◆ **Exercise aim**
With the string "lines" as the filter, copy each matching line from the records.
Material supplied Block Start
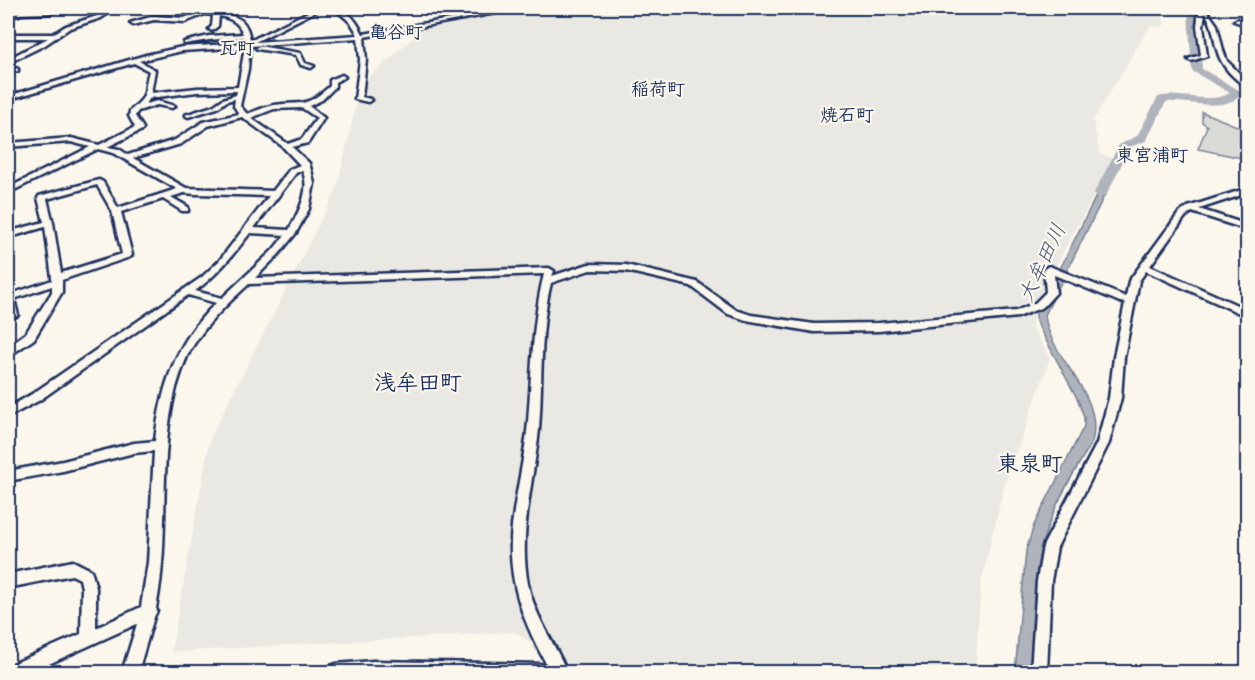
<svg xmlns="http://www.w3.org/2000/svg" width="1255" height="680" font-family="'Gochi Hand','Klee One',sans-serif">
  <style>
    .built { fill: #eae8e2 }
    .green { fill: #dadad7; stroke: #7a849a; stroke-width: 1.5 }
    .water { fill: #afb3bb; stroke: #747e96; stroke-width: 1.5 }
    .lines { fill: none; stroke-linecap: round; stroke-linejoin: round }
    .river { fill: #afb3bb; fill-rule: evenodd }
    .minor-casing { stroke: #1b2f5e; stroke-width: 5 }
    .minor { fill: #fbf7ec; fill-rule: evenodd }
    .labels { text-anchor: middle; stroke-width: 4.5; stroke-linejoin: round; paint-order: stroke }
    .far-quarter-label { font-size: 18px; font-weight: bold; fill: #1b2f5e; stroke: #fbf7ec }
    .water-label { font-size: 21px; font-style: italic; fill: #47577a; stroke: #fbf7ec }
    .quarter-label { font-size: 22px; font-weight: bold; fill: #1b2f5e; stroke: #fbf7ec }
  </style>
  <rect width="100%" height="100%" fill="#fbf7ec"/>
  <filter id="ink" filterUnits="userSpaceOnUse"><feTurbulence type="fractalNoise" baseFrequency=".0167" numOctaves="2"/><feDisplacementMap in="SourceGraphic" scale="12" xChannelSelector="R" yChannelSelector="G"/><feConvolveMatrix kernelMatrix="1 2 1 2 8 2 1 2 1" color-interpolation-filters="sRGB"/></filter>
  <g filter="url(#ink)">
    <path class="built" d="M442,8H1163L1164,26H1150L1093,120L1100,154L1114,158L1034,306L1032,328L1050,358L1004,487L981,582L975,672H584L514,632L171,652L210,438L336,191L361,84L444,10Z"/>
    <path class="green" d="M1202,112L1247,130V159L1198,149L1207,126L1202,122Z"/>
    <path class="water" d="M1117,170L1045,315C1049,359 1105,393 1092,442C1072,475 1045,520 1039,558C1032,595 1032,635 1030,672H1015L1026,551L1034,525L1084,426V417L1078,400L1040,329L1036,320V310L1061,267L1108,172Z"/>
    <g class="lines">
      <path class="river" d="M1191,8H1201L1198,14L1202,69L1244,93C1223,114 1191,100 1166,102L1146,141L1130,147L1106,196H1096L1094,193L1119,145L1137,136L1158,97C1181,91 1209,105 1230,93L1192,71L1188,14Z"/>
      <g class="minor-casing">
        <path id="minor" d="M56,8H63L51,13L22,14L8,18V15L28,9L31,11Z
          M66,8H75L72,10Z
          M111,8H117L101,18L70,28L45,45L8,63V59L48,38H8V34H53L66,26L97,16Z
          M175,8C188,8 232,12 242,21C248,27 249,35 251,43H253L252,40L316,8H322L255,42L358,35C350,18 344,18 334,8C348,8 357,22 363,34L515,8H524L364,37L366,60L362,97L370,99L371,100L368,102L355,99L360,60L358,38L250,46L248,69L240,106L247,114C256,111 264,107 274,105C304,101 304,109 330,86V80L342,75L345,77L335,82V87L322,100L309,106L324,118L308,143L292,147L309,163L312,174L314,184L309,209L296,233L279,254L255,278L549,268L554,271L552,276L589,264L626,265L697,282L736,310L751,315L814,324L879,323L1016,311L1035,303L1046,292L1044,269L1049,266L1126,297L1129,281L1179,213L1188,207L1248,188V193L1199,209L1248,225V230L1192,212L1185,217L1150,266L1248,310V317L1146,271L1139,281L1124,357L1121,398L1109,443L1057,547L1051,581L1047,672H1031L1037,581L1043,546L1097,443L1109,398L1114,357L1125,303L1120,302L1054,275L1056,293L1054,295L1043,307L1018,317L879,331L814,332L746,320L728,314L691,286L626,271L590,270L551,283C539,331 543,381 539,429C534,481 518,532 528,584C535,617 554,642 567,672H551C524,625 506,581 512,526C516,491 525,457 528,422C532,373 532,321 544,274L249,284C227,304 206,324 191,349C184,361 180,375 176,388C157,460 171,535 156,608L157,611L154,617L138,672H122L137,624L31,672H8V666L81,634L82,588L80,579L72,575L8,588V574L73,561L91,570L96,588V628L141,607L148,562L154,451L134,453L63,471L8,481V471L63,461L134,443L155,441C161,387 176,341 216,303L188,295L40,400L8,417V408L32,394L202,277L219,261L269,196L196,194L184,193L171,197L188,207V211H182L163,199L121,212L132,255L130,257L62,280V292L34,339L12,354L8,355V346L26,333L52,292V286L14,299L18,315L13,318L8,315V295L52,280V278L45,227L14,236L8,233V227L15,230L44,222L38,198L39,196L99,180L103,182L118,208L177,189L113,153L98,149L8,193V188L90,147L71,142L8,147V143L71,138L99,145L135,127L129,116L130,111C151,93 142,94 149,71L134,63L10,99L8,100V96L146,55L182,47L245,43L244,37L209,40L184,44V42L209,36L243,34C239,22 230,18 219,16L218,26L212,31L209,29L212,26L213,15L205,14L185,22L154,20L133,25L130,23L154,16L184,18L197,13L175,9ZM245,47L238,87L197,88L151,93L155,70L139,61L182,51ZM237,91L236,95L223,99L213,106L185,115L188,117L217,108L227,101L235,99L234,106L239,114L203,122L175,140L128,155L119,149L107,147L142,130L143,128L135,116L138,111L157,105L172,108L175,106L157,101L146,104L150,98L197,92ZM302,108L317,118L302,139L288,144L251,118L274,109ZM242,117L282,146L300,165L290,169L273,191L186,188L133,158L181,144L208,126ZM302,170C312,189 298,213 289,230L254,228L296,173ZM97,185L112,211L122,254L61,273L53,223L47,199ZM250,233L285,235L273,250L222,298L195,291C217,275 233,255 250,233Z
          M1199,8H1205L1217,25L1223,50L1227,61L1248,82V88C1234,79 1221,66 1217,50C1213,37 1214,25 1205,13L1203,26L1207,56L1191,61L1188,59L1201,55L1197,26Z
          M1248,15V18L1242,21L1248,22V26L1234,21Z
          M259,46L300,53L305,63L314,66L311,68L301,65L296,55L257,49L256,48Z
          M16,68L18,69V71L8,73V69Z
          M373,661L540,664L546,666L548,672H328L330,666L336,664Z"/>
      </g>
      <use href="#minor" class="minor"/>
    </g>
  </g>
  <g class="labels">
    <g class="far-quarter-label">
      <text x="396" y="38">亀谷町</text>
      <text x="237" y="54">瓦町</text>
      <text x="658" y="95">稲荷町</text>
      <text x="847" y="121">焼石町</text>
      <text x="1152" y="161">東宮浦町</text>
    </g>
    <g class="water-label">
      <text transform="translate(1042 263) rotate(-65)" y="7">大牟田川</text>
    </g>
    <g class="quarter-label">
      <text x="418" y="390">浅牟田町</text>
      <text x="1030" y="471">東泉町</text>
    </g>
  </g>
  <rect width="1255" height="680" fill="none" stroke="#fbf7ec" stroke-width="30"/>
  <rect x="15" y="15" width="1225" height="650" fill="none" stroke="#1b2f5e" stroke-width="2" filter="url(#ink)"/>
</svg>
Material supplied Block End
◆ **Output below**
    .lines { fill: none; stroke-linecap: round; stroke-linejoin: round }
    <g class="lines">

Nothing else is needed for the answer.